James, Charles Dearman

JAMES, Charles Dearman (1876-c. 1914) was active in Vancouver, B.C. from 1910 onward, and was employed there as an assistant to Claude P. Jones. In late 1912 he formed a partnership with Bedford Davidson as James & Davidson, Architects (Vancouver City Directory, 1913, 954). Together they submitted an entry in the national competition for the new Winnipeg City Hall. They were one of 39 architects from across Canada who sent in plans (City of Winnipeg Archives, Council Communications, 1913, Box A 169, Item 9741, list of entrants), but they were not among the five finalists, and the Regina firm of Clemesha & Portnall were later declared as the winners.
C.D. James was born in England in 1876 and articled with the Bradford firm of Thomas H. & Francis Healy, Architects in 1891-94. He then worked as assistant to Ernest M.S. Pilkington in London (in 1895-97), for George W. Atkinson in Leeds (n 1897-1900), and for B.F. Simpson at Newcastle-on-Tyne in 1900-05. He opened an office Newcastle-on-Tyne under his own name in 1905 and worked there until late 1909. James emigrated to Canada in February 1910 and settled in Vancouver where he was hired by Claude P. Jones.
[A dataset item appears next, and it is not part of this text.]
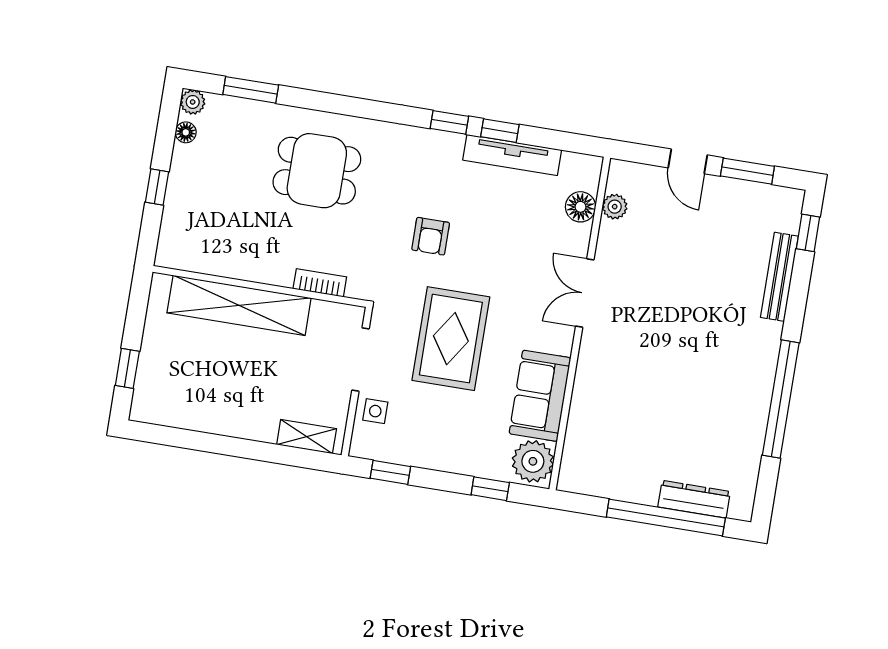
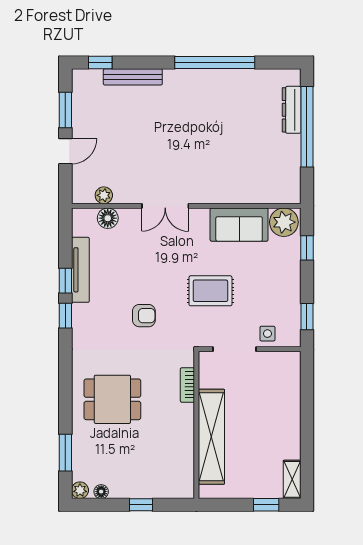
dining table: (317, 171) -> (112, 399), turned 90
rug: (451, 339) -> (210, 291), width x0.73, depth x0.70
shelving: (307, 437) -> (292, 479), moved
He joined the Royal Inst. of British Architects in January 1911 while he was living in Vancouver, but he appears to have left British Columbia in 1914 (biog. in Directory of British Architects 1834-1914, pub. 2001, Vol. 1, p. 1009).

(works in England)

NEWCASTLE UPON TYNE, Pearl Assurance Building, Clayton Street, c. 1905 MIDDLESBOROUGH, The Grand Opera House, c. 1907
SUNDERLAND, The King’s Theatre, c. 1908
GREEN SUNDERLAND, public school, (with C.A. Clayton-Greene of Sunderland), c. 1908
WALLSEND-ON-TYNE., The Borough Theatre, 1909 (Builder [London], xcvii, 6 Nov. 1909, 501, descrip.)